# Action item
All of the data should be given again word for word, though the images are to be left out.

# Records for the exercise
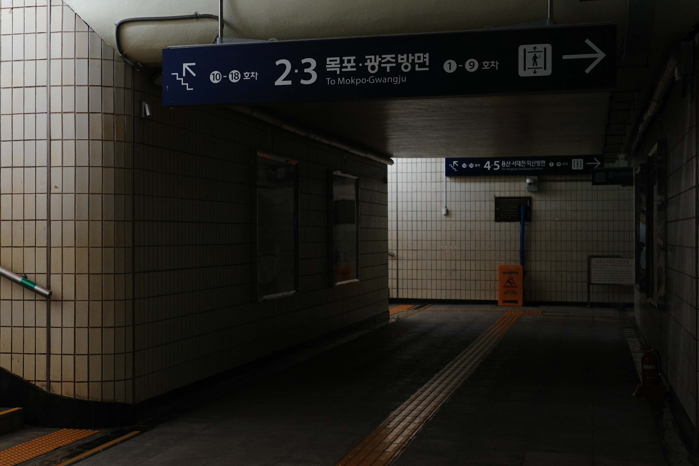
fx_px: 1204
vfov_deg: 21.9
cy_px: 221
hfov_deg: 32.0
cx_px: 205
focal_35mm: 62
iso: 1250
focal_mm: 26
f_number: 2.8
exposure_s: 1/40
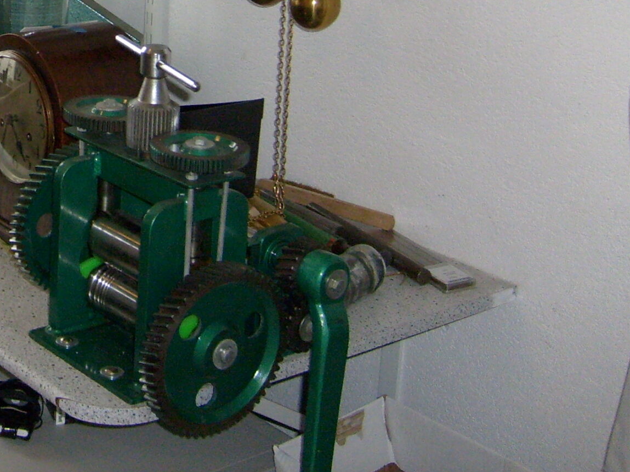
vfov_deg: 18.2
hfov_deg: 23.5
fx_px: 1420
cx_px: -57
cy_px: -43
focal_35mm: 78
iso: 100
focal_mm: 5.8
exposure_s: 1/45
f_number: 2.8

# The completed task
fx_px: 1204
vfov_deg: 21.9
cy_px: 221
hfov_deg: 32.0
cx_px: 205
focal_35mm: 62
iso: 1250
focal_mm: 26
f_number: 2.8
exposure_s: 1/40
vfov_deg: 18.2
hfov_deg: 23.5
fx_px: 1420
cx_px: -57
cy_px: -43
focal_35mm: 78
iso: 100
focal_mm: 5.8
exposure_s: 1/45
f_number: 2.8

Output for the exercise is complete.